## 課題文
ECMAScript 2015のclassキーワードとfunctionキーワードの違いを検証する文章を、最後の文の後から書き継ぐ。

ECMAScript 2015(ES6)でのクラス定義におけるclassキーワードとfunctionキーワードの違い
ECMAScript 2015では、新たにクラスを定義するためのclassキーワードが導入されている。MDNで提供されているドキュメントの「Classes」ページでは、「ECMAScript 6 で導入されたクラス構文は、既存のプロトタイプによるオブジェクト指向の糖衣構文です」と記述されている。しかし、厳密にチェックするとclassキーワードで定義したクラスとfunctionキーワードで定義したクラスは(実用上問題ないレベルで)挙動が微妙に異なる。その違いを検証してみよう。なお、検証に使用した環境はNode.js v6.2.1である。
$ node -v
v6.2.1
宣言方法の違い
functionキーワードを使ってクラスを定義する場合、次のようにコンストラクタとしてクラス名を持つ関数を定義するのが一般的だ。
> function VectorFunction(x, y) {
... this.x = x;
... this.y = y;
... }
undefined
いっぽうclassキーワードを利用する場合、次のようにconstructor関数を使ってクラスのコンストラクタを定義する。
> class VectorClass {
... constructor(x, y) {
..... this.x = x;
..... this.y = y;
..... }
... }
[Function: VectorClass]
classキーワードを利用した場合でも、作成されるのはあくまでFunctionオブジェクト(=関数)である。

## 確認用データ
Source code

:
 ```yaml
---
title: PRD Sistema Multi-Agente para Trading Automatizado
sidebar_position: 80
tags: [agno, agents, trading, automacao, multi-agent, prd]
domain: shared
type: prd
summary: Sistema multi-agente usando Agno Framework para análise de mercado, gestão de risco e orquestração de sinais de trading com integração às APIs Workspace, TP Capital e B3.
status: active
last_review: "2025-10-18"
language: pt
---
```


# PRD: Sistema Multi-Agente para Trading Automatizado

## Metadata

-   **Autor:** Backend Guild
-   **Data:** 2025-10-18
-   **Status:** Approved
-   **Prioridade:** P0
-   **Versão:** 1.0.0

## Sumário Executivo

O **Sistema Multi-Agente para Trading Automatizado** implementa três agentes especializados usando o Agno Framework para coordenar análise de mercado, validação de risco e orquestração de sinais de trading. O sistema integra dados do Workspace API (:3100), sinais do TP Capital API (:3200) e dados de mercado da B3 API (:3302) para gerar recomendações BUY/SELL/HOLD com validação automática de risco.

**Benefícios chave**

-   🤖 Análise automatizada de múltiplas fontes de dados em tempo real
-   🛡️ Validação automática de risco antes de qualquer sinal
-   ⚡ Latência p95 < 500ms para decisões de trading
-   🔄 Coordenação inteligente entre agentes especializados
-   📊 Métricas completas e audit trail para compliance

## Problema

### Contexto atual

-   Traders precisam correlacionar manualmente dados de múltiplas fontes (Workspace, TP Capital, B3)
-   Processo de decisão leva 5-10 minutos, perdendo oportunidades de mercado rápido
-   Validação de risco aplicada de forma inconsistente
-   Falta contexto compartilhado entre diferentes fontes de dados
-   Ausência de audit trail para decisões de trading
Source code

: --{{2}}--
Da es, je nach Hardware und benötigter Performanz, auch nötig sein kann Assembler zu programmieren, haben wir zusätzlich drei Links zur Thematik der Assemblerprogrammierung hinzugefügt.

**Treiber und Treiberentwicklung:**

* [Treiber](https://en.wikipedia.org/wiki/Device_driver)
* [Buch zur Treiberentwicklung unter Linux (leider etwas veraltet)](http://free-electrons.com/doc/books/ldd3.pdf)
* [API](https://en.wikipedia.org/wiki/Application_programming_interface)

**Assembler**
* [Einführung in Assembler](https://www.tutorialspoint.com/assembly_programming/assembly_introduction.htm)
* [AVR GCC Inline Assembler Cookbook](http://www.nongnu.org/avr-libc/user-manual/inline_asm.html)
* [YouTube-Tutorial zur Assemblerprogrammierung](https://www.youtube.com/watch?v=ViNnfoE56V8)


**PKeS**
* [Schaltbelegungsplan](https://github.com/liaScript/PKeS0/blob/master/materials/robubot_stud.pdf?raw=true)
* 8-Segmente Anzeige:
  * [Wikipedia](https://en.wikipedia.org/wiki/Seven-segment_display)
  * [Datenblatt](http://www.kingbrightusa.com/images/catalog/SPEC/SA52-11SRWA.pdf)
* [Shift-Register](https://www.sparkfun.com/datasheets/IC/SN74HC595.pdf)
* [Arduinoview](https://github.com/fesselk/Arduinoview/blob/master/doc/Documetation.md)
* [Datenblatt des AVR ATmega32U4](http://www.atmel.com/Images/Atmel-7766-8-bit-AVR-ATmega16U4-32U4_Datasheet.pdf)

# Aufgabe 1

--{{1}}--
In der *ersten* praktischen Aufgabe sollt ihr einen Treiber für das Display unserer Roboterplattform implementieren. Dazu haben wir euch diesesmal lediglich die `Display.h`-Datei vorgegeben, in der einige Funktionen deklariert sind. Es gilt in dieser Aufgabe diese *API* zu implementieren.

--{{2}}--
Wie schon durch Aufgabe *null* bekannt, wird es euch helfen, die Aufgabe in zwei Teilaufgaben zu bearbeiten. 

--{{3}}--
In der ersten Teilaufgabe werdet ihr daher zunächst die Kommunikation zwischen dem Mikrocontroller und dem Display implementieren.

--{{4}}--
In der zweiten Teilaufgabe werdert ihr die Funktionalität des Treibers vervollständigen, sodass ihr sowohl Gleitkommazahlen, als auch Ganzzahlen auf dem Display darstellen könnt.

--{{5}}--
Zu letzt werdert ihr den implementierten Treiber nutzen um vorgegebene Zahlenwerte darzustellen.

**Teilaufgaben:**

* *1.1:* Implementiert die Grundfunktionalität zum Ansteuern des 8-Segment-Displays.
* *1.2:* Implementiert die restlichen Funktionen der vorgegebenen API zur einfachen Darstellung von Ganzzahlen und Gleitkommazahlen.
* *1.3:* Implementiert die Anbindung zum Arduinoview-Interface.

## 本課題の出力
newキーワードなしで実行した際の挙動の違い
これらのクラスのインスタンスを作成するには、この関数をnewキーワード付きで実行する。
> v1 = new VectorFunction(3, 4)
VectorFunction { x: 3, y: 4 }
> v2 = new VectorClass(3, 4)
VectorClass { x: 3, y: 4 }
この挙動はどちらの場合も同じだ。しかし、newキーワード無しでクラスを関数として実行した場合、functionキーワードを使って定義したクラスとclassキーワードを使って定義したクラスは挙動が異なる。
functionキーワードを使って定義したクラスは、newキーワード無しで関数として実行すると意図しない結果を生み出すことがある。なぜなら、newキーワード無しで関数を実行した場合、this変数にglobalオブジェクト(strict modeの場合はundefined)が渡されるからだ。
たとえば今回のケースでは、非strict modeの場合グローバルオブジェクトのプロパティが勝手に変更されてしまう。
> x = 0
0
> y = 0
0
> v1 = VectorFunction(3, 4)
undefined
> x
3
> y
4
いっぽう、classキーワードで定義したクラスはそのまま実行することはできず、TypeErrorが発生する。
> v2 = VectorClass(3, 4)
TypeError: Class constructor VectorClass cannot be invoked without 'new'
at repl:1:6
at REPLServer.defaultEval (repl.js:272:27)
at bound (domain.js:280:14)
at REPLServer.runBound [as eval] (domain.js:293:12)
at REPLServer.<anonymous> (repl.js:441:10)
at emitOne (events.js:101:20)
at REPLServer.emit (events.js:188:7)
at REPLServer.Interface._onLine (readline.js:224:10)
at REPLServer.Interface._line (readline.js:566:8)
at REPLServer.Interface._ttyWrite (readline.js:843:14)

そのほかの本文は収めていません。